Wird der Pferdeführerschein jetzt zur Pflicht?

Der Pferdeführerschein: Wird er zur Pflicht und was umfasst er?

Anfang 2020 wurden zwei neue Pferdeführerscheine zum Thema Umgang und Reiten eingeführt. Bei den umfangreichen Testverfahren werden vom Reiter zahlreiche Grundkenntnisse rund um die Versorgung, Haltung und das Tierwohl abgefragt. Doch was bringt eine solche Ausbildung? Ist der Pferdeführerschein verpflichtend und wenn ja, für wen? Und was umfasst er eigentlich? Diesen und weiteren Fragen wollen wir uns in diesem Beitrag widmen.

Grundwissen zum Pferdeführerschein: Was ist das?

Schon seit vielen Jahren beschäftigt sich die APO (Ausbildungs- und Prüfungsordnung der FN) mit der artgerechten Pferdehaltung. Doch so wie sich unsere Gesellschaft wandelt, so müssen auch die Regelungen immer wieder angepasst werden – schließlich lernen selbst die Erfahrensten von uns immer wieder dazu. Zum 1. Januar 2020 war es darum Zeit für eine Neuerung und diese beinhaltete unter anderem die Einführung des Pferdeführerscheins.

Zwei Führerscheine für Reiter, Besitzer und Pferdeliebhaber

Im Grunde werden momentan zwei Pferdeführerscheine unterschieden: Einer zum Umgang und einer zum Reiten. Was die beiden im Detail beinhalten, werden wir im Folgenden noch genauer betrachten. Hier soll es erst einmal um eine grobe Einordnung gehen, die Ihnen auch bei der Entscheidung helfen soll, ob der Erwerb für Sie sinnvoll ist.

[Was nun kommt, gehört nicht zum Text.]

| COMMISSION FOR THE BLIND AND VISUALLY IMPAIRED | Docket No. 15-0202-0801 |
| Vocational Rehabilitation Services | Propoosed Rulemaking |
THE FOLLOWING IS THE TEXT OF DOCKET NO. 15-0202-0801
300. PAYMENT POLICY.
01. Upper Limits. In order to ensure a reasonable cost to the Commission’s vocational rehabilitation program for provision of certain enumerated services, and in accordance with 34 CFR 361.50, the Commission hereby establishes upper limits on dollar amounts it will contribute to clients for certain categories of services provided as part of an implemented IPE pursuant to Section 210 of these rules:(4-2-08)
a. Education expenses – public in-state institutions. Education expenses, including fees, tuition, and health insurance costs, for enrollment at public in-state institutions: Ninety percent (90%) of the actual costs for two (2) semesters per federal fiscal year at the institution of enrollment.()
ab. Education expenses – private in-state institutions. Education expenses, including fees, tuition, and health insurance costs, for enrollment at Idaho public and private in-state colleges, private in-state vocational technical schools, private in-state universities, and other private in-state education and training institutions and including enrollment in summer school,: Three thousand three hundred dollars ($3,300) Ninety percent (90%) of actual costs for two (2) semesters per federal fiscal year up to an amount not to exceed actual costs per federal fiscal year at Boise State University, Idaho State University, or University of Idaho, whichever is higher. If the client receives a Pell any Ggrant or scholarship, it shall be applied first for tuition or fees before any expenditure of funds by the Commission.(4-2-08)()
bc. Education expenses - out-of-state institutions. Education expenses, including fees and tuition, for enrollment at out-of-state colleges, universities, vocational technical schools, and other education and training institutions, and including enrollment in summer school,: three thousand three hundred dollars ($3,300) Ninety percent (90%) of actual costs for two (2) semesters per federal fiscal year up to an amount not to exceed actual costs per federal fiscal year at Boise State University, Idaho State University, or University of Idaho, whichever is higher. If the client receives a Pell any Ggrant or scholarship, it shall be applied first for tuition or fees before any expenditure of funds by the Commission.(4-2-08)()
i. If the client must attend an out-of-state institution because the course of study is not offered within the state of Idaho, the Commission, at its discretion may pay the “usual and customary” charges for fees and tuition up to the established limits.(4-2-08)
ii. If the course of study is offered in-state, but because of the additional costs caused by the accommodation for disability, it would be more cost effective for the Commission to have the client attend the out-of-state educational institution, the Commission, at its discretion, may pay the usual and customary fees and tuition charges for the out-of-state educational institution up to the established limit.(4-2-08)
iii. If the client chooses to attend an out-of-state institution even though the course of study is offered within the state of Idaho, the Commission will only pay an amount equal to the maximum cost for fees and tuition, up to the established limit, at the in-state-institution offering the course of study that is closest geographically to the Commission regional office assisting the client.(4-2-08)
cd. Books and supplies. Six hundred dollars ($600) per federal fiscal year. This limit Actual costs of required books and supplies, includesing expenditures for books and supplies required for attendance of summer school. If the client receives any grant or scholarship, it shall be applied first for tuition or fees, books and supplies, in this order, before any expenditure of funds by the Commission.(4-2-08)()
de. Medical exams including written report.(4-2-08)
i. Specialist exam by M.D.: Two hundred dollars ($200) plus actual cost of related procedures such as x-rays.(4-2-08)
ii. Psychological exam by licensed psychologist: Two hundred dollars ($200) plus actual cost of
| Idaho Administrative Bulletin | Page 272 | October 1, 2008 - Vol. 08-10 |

Zu Beginn sei gesagt, dass keines der beiden Abzeichen verpflichtend ist, beide können freiwillig erworben werden. Der Pferdeführerschein Umgang ist dabei ein Angebot für alle Pferdefreunde – das schließt nicht nur Reiter und Besitzer ein, sondern auch Eltern und Freunde, die gelegentlich mit den Tieren in Kontakt kommen. Er soll ein grundsätzliches Verständnis für das Pferd belegen und damit für mehr Sicherheit im Umgang sorgen.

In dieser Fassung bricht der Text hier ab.